Laras menatap Verga yang sangat tetalen menggunakan alat alat dapur, lelaki itu memang sangat pandai dalam hal memasak sejak dulu, mungkin karena ia sering menonton acara masak show di tv, skill memasak Laras saja masih kalah jauh dengan Verga.
Verga melepas celemek masaknya ketika merasa ia sudah selesai dengan kegiatannya didapur. Ia membawa semangkuk nasi goreng yang sudah di hiasi dengan beberapa sayuran diatasnya, Laras membantu Verga membawakan sop ayam yang juga dibuat oleh Verga.
Laras membawa dua buah piring yang kemudian diisi dengan nasi goreng spesial buatan Verga. Gadis itu menerima suapan dari Verga, seperti biasa, masakan Verga tak pernah mengecewakan dan selalu memuaskan. Verga ikut tersenyum melihat raut wajah Laras yang tampak menikmati masakan buatannya.
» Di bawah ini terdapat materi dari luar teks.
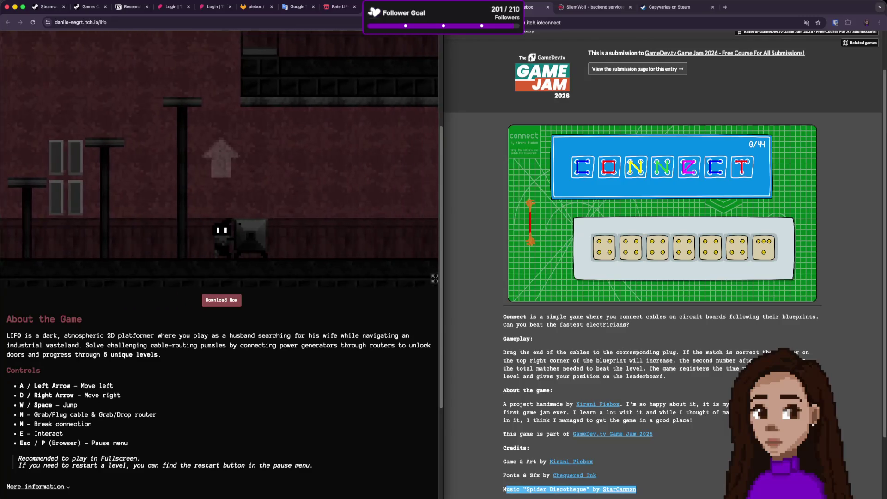
{"action": "key", "text": "d"}
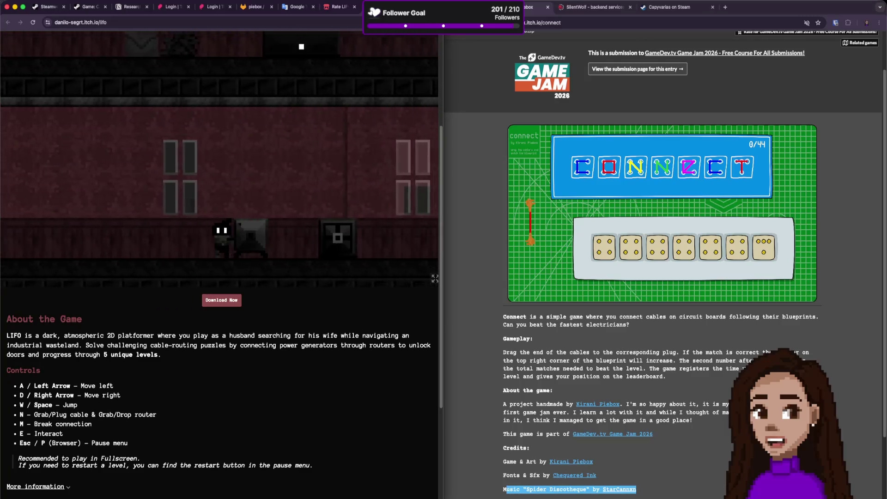
{"action": "key", "text": "d"}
"Setelah ini kuobati lukamu." Sahut Verga kemudian kembali fokus pada makanannya.
"Menurutku tidak usah, ini luka kecil nanti juga sembuh sendiri." Jawab Laras.
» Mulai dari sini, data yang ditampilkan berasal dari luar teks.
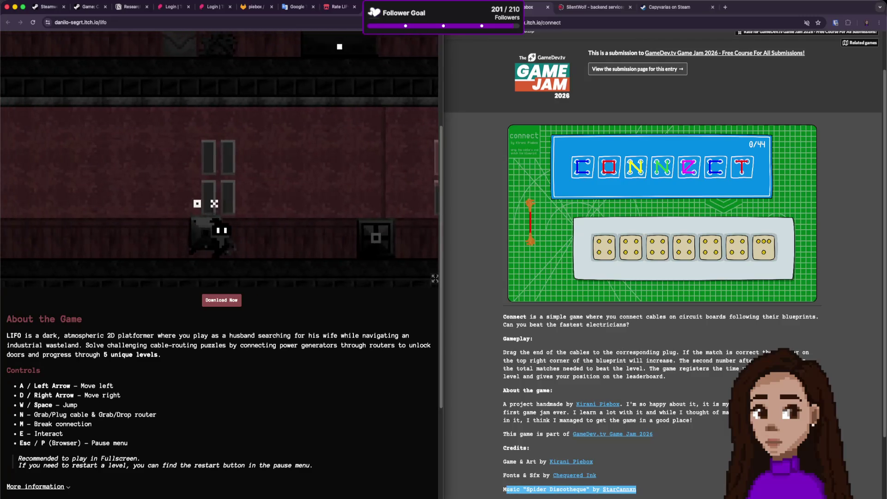
{"action": "key", "text": "n"}
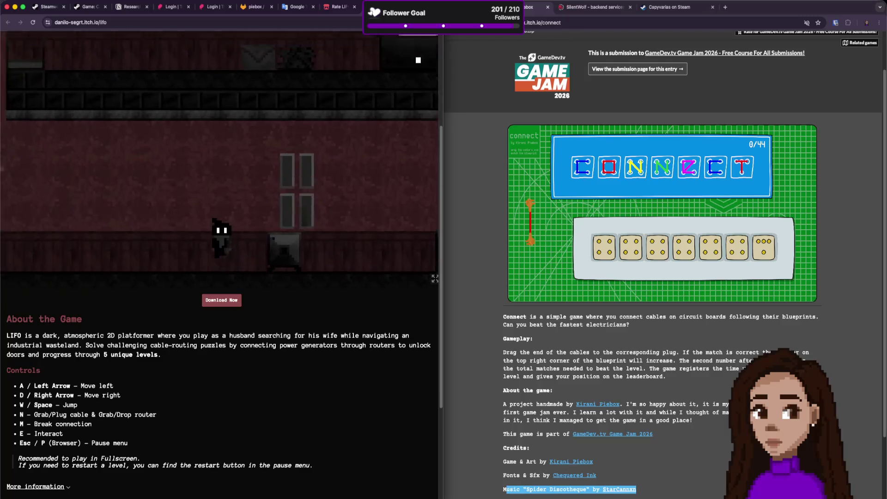
{"action": "key", "text": "a"}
"Tidak ada alasan, lagi pula aku tak menyuruhmu. Aku menyuruh diriku sendiri." Sarkas Verga.
Laras berdesis pelan, pria ini selalu saja. Tapi tidak masalah, setidaknya ia merasa hubungan keduanya sudah membaik.
-
Verga mendaratkan bokongnya tepat disamping Laras yang hanya berjarak sekitar 10 cm saja darinya. Ia membuka kotak obat dan mulai mencari sesuatu didalam sana.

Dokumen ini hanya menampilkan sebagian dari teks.